Fonterra job cuts could bite deeper
Canpac's remaining 220 workers could be on borrowed time, after Fonterra refused to offer any assurances over the future of the business.
The dairy co-operative announced on Wednesday that one-third of the jobs at its packaging facility in Hamilton would go by September in response to falling volumes.
It said there were a range of reasons for the tumble in production, including changing conditions in China, cheaper production overseas, and the fallout from a series of food safety scares.
Dairy Workers Union national secretary Chris Flatt, representing 80 members who may lose their jobs, said on Wednesday he had been aware of Canpac's dropping volumes over the past year, but the details were "a bit of a shock".
He said there were "big changes in the industry" and he was surprised the announcement wasn't that Fonterra planned to "shut it down . . . and if we need to, reopen it."
"My biggest fear was that 330 jobs would be going, not just 114," he said.
Fonterra National director New Zealand operations Robert Spurway refused to respond to questions over how secure the remaining 220 jobs were - despite saying his focus was on offering certainty to staff.
He instead sent through a media statement reiterating the message Fonterra offered after the Wednesday announcement.

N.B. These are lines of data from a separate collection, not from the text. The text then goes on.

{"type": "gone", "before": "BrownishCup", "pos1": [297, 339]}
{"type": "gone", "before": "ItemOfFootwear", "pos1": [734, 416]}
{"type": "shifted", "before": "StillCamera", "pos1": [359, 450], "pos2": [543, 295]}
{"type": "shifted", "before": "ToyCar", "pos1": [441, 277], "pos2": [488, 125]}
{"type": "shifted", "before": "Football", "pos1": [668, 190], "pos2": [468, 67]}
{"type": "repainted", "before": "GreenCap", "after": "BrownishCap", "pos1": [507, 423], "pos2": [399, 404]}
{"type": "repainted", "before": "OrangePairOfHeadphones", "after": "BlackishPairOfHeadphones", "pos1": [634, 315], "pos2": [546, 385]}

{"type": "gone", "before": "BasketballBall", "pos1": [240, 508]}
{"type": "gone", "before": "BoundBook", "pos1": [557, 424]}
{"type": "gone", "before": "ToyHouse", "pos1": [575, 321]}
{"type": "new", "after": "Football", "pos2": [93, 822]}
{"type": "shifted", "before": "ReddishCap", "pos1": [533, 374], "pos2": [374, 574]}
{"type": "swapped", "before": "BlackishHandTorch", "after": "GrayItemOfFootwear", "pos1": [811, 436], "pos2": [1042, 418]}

"We have completed a comprehensive review at Canpac and the proposed changes mean the site will operate more efficiently and aligns the operation to Fonterra's paediatric strategy," it read.
"We have taken our people through all the detail of our proposal and our focus is on supporting the Canpac team through the consultation process.

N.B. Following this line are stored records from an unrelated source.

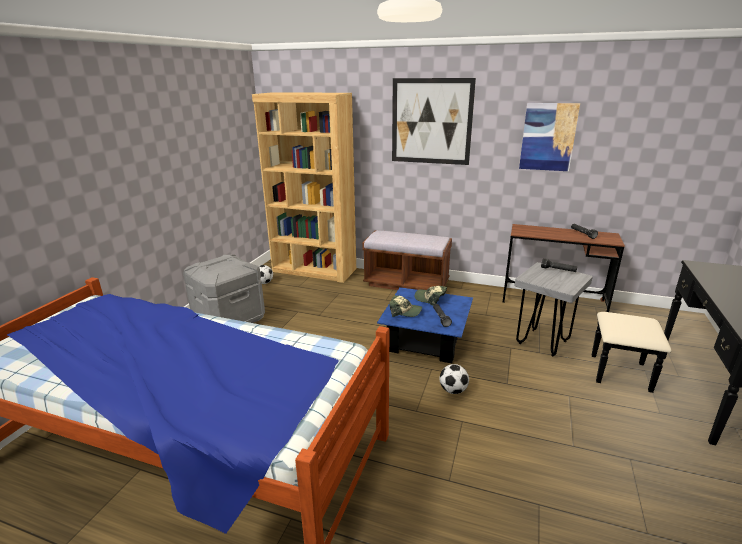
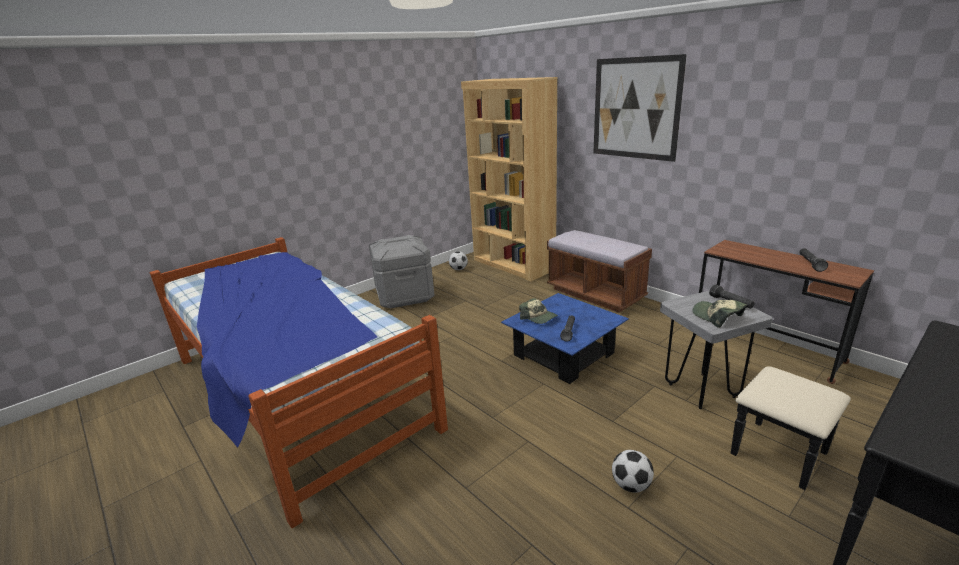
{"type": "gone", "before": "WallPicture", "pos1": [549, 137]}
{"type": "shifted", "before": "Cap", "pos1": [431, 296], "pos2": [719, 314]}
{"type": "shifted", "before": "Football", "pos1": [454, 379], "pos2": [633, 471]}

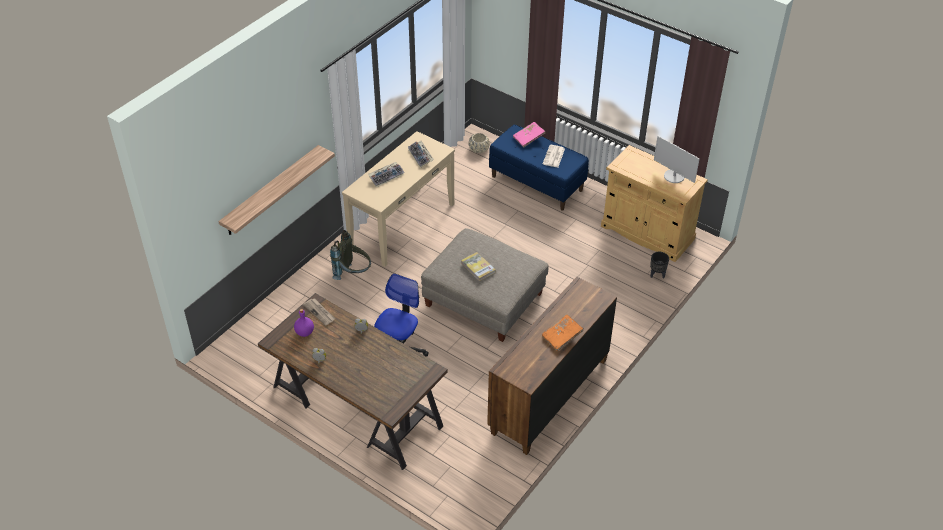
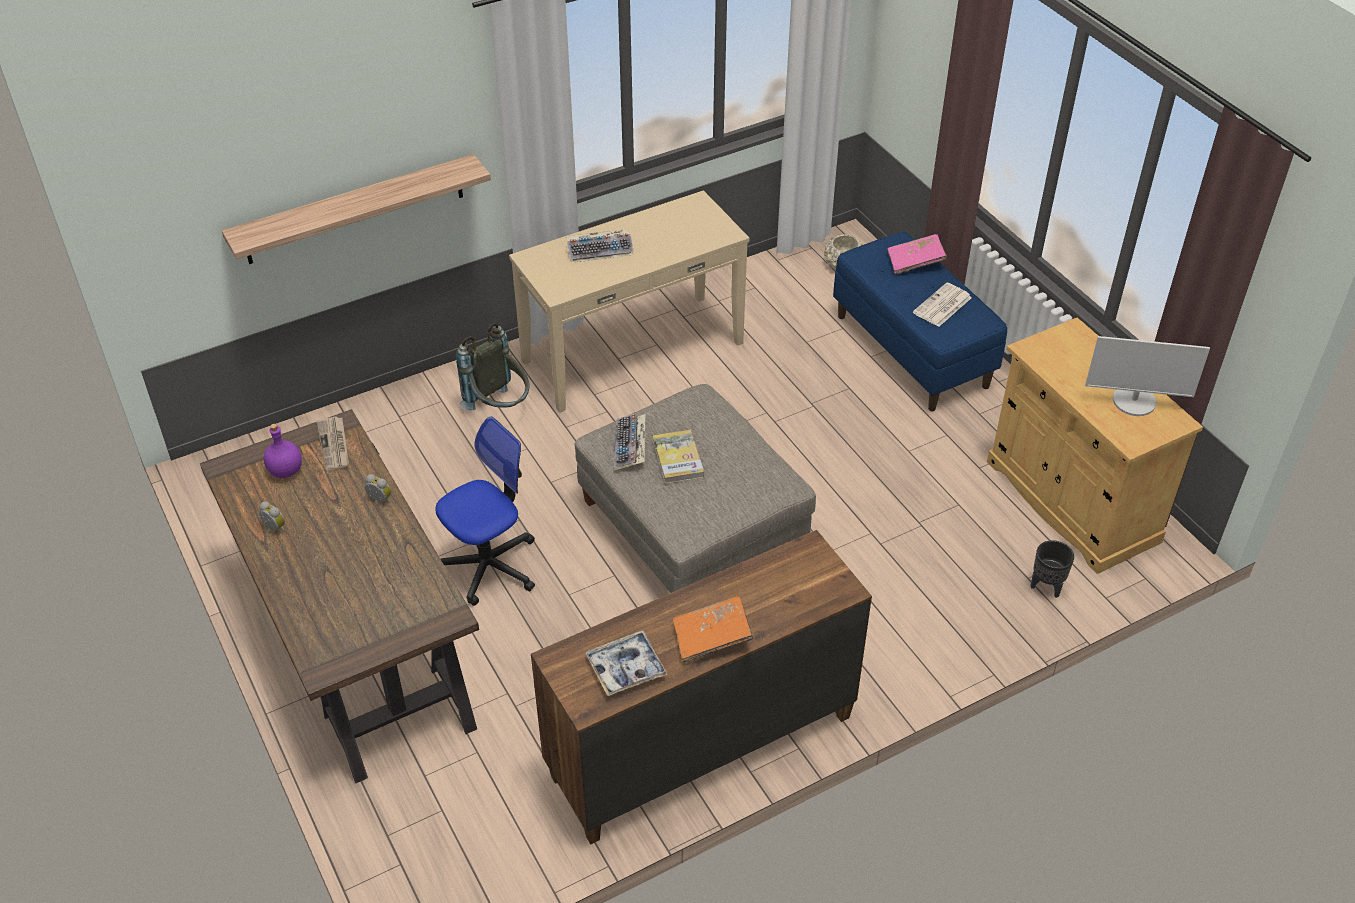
{"type": "new", "after": "Tray", "pos2": [627, 663]}
{"type": "shifted", "before": "ComputerKeyboard", "pos1": [421, 154], "pos2": [630, 442]}
{"type": "rotated", "before": "ComputerScreen", "pos1": [677, 159], "pos2": [1147, 376], "turn": -60}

"Yesterday's announcement provides clarity on our plans at Canpac and sets the platform for future growth at the site."
Fonterra is facing increased competition from overseas businesses setting up shop in New Zealand, as well as competition from suppliers such as the United States in our biggest market, China.
Waikato Federated Farmers dairy chairman and Fonterra supplier Craig Littin said the issue highlighted how careful Fonterra needed to be on food security.
"I would hope that they learned lessons from the botulism scare."
However, Te Awamutu supplier Bruce Rowe said he was watching the developments "with a very, very wary eye".
"It's a warning signal and it's not a great omen to look at," he said.
Reading between the lines, he thought the payout may not be as rosy as what many dairy farmers expected.